BEIJING, Feb 11 – New lending in China surged last month, government data showed Thursday, but a lower-than-expected rate of inflation eased concerns that officials would move quickly to tighten the flow of credit.

Massive lending in 2009 in China has triggered fears that the excess liquidity is fuelling inflation and feeding a spending spree by speculators, leading to property and stock market bubbles.

But analysts said the 1.5 percent on-year increase in the consumer price index, the main gauge of inflation in January, was not enough to prompt the imposition of quick tightening measures in the world\’s third-largest economy.

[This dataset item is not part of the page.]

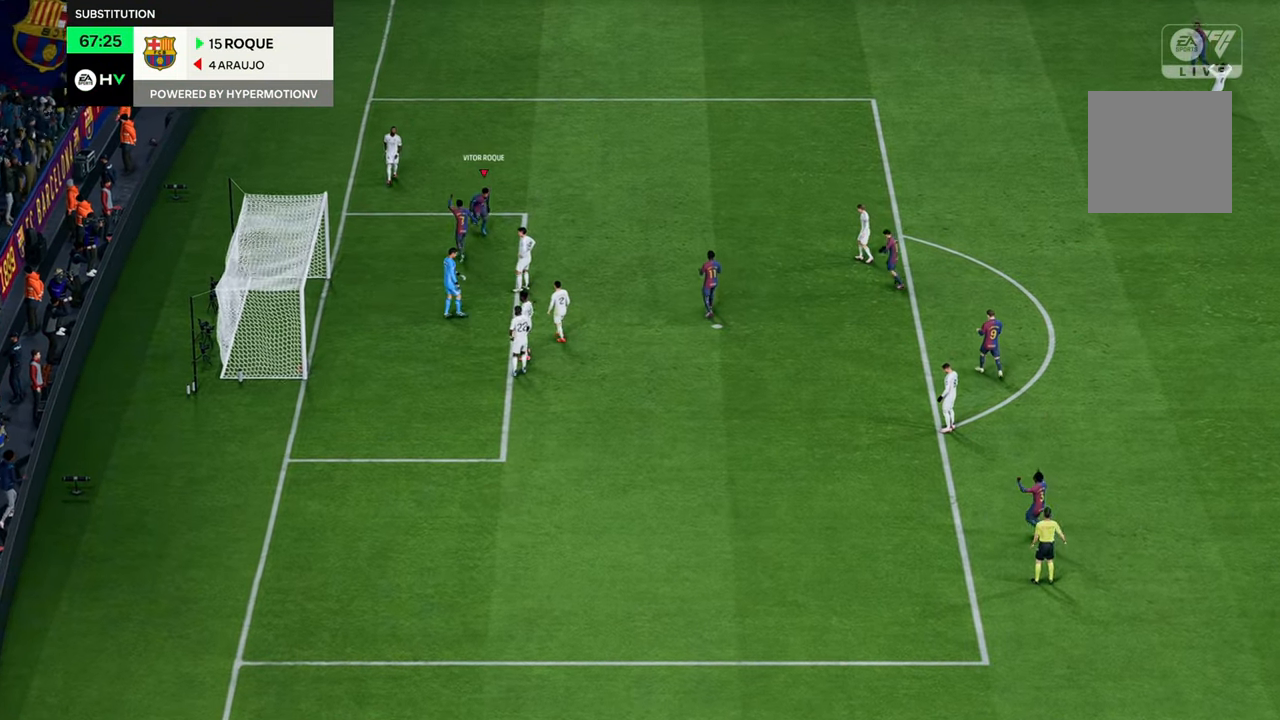
{"buttons": ["R2"], "left_stick": "down-right", "right_stick": "center", "events": [[100, "R2", "down"]]}
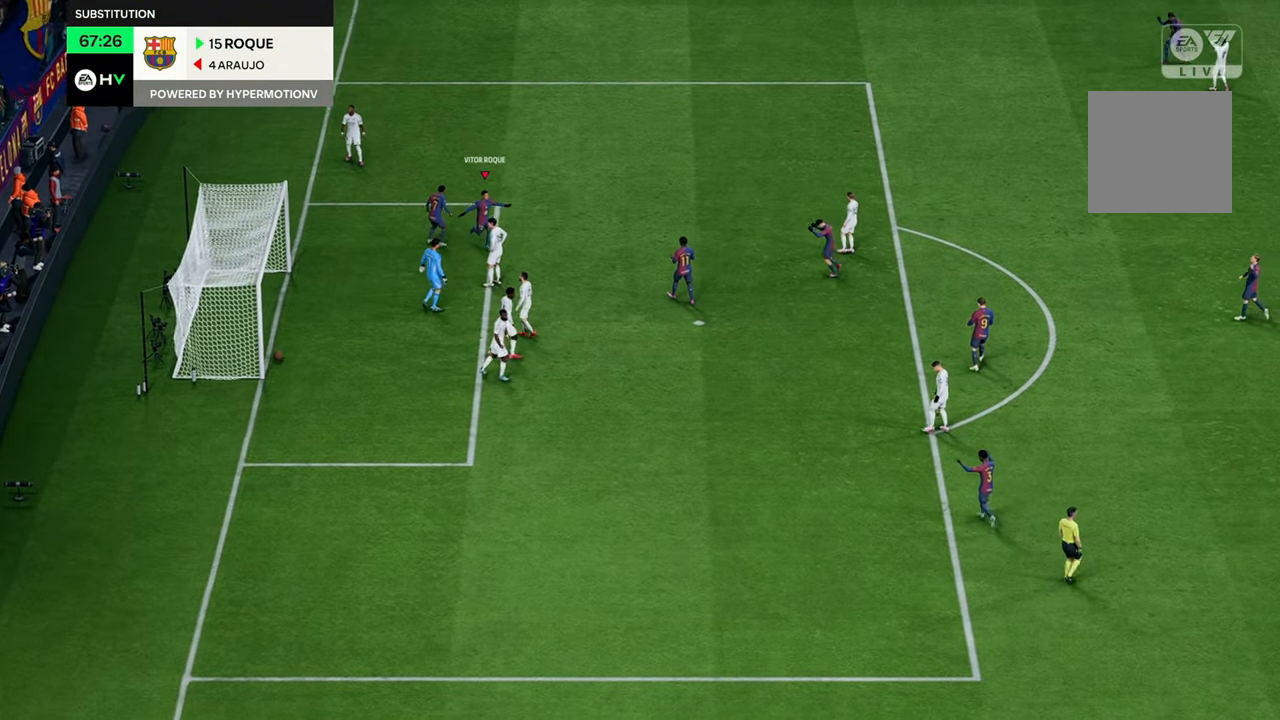
{"buttons": ["R2"], "left_stick": "down", "right_stick": "center", "events": [[233, "left_stick", "down"]]}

New lending surged to 1.39 trillion yuan (203.5 billion dollars) in January, and property prices rocketed at the fastest rate since April 2008, government data showed.

The consumer price increase was mainly driven by food prices, which rose 3.7 percent during the first month of the year, the data released by the National Bureau of Statistics showed.

But inflation slowed from December, when prices rose 1.9 percent.

Analysts said tightening measures were unlikely in the short term, agreeing with central bank governor Zhou Xiaochuan\’s assessment that inflationary pressures would remain mild in the short term.

"Any systematic tightening across the board will… be based on careful analysis of the reasons for the price rises," such as an overheating of overall demand, said Zhang Zhizhou, an economist with CEB Monitor Group.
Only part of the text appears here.